The Damned (1969)
9/10
Horrific but captivating
16 February 2006
Warning: Spoilers
This movie opens on a most impressive intro. Flames and smoke come up from a furnace, and as the titles jump on and off the screen, we hear a harrowing music theme by Maurice Jarre (the melody is close to Dr Zhivago's, but played with a frantic rhythm). The English/French title, "The Damned ", is far more appropriate than the Italian/German one which is "The Fall of the Gods". As the intro suggests, we are entering an inferno, and the characters we are going to see are the sort who will not hesitate sell out their soul to the devil in exchange of power and glory. "The Damned" is certainly a horrific movie, but as artfully made as can be.

Action takes place in the Ruhr industrial region of Germany, just after Hitler's rise to power. The aristocratic family von Essenbeck is the country's leading steelwork owner, a fictional equivalent of Krupps or Thyssens. Now, this movie is not trying to denounce the fact that big German industrials financed Hitler, but instead, it focuses on the internal struggle for power inside the family. Therefore,"The Damned" is not really a movie about nazism, even if it is often regarded as such. It a movie about power. Nazism is only used as an extreme context where the mechanisms of power are made more evident than anywhere else, because it is a system that openly legitimates the absolute domination of the strongest.

Baroness Sophie (Ingrid Thulin) is the daughter in law of an aging steel baron. Her husband is apparently dead during WW1, but he left her with a son, Martin (Helmut Berger) who is immediately presented as immature and perverse. Baroness Sophie has an official lover, Friedrich Bruckmann (Dirk Bogarde), and both are acquainted with an influent member of the nazi party called Aschenbach (Helmut Griem). Sophie is a modern incarnation of Lady Macbeth. Her schemes are to take control of the Essenbeck steelworks by any means, determined to crush anyone who might stand in her way.
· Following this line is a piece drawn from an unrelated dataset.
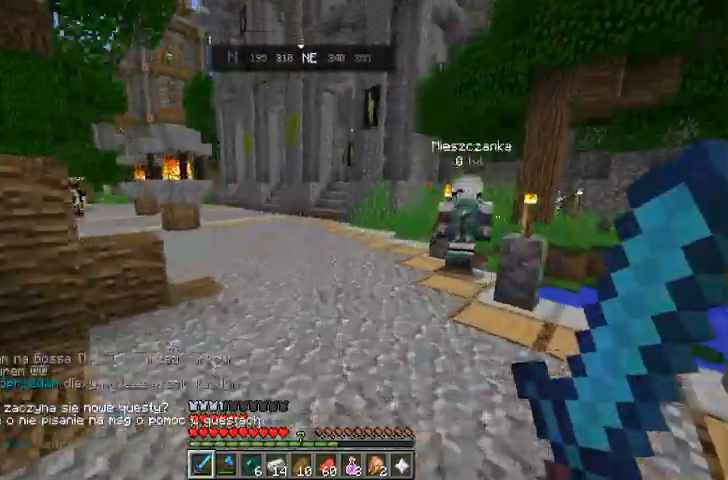
Gameplay with keyboard and mouse; each line is a JSON object with the keys and mouse buttons held at the frame after it. "events" lists presses ("down") and releases ("up") of "a", "d", "s", "space", "w", "mouse_left" and "mouse_right" between this image and that frame as [ms after this image, input, new state], when the widget could be followed in between. "mouse_left", "mouse_right" = the "left", "right" buttons of the "mouse" list. No other keys are recorded. Fast repeated clicks can show as one long hold. Mouse movement is not recorded.
{"keys": ["w"], "mouse": [], "events": [[233, "space", "up"]]}
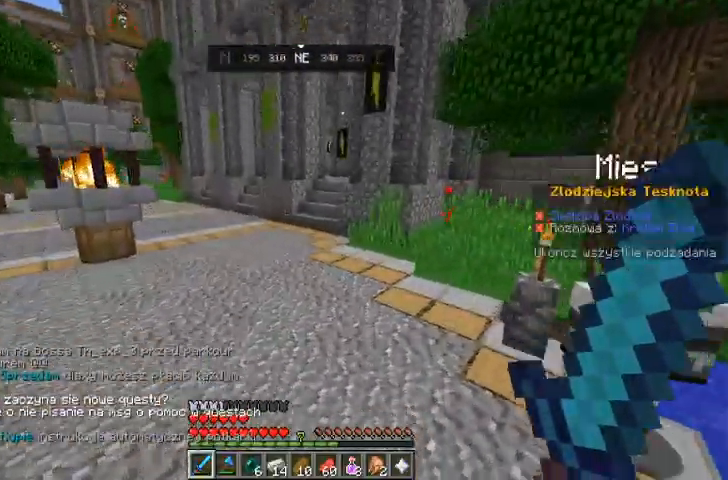
{"keys": ["w"], "mouse": [], "events": [[133, "space", "down"], [400, "space", "up"]]}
Sophie doesn't care for anybody. Her lover Friedrich is anything but an angel, but he appears as a weaker character whom she adroitly manipulates. She has an obvious contempt for her son Martin, which gets obvious right away, as she is seen laughing behind a curtain while he is performing a transvestite number at his grandfather's birthday party...The only one who seems to have her esteem is Aschenbach the nazi, who is just as devoid of scruples as she is.

The steel lady gets both her father-in-law and one of her brothers-in-law murdered, while her other brother-in-law is forced to exile, and her timid nephew to silence. Her son Martin becomes therefore the legitimate heir of the steelworks, but she only intends to use him as a puppet as she plans an official marriage with her lover Friedrich, through which she hopes to take control of the family's fortune. The wedding will take place, but not the way she expected...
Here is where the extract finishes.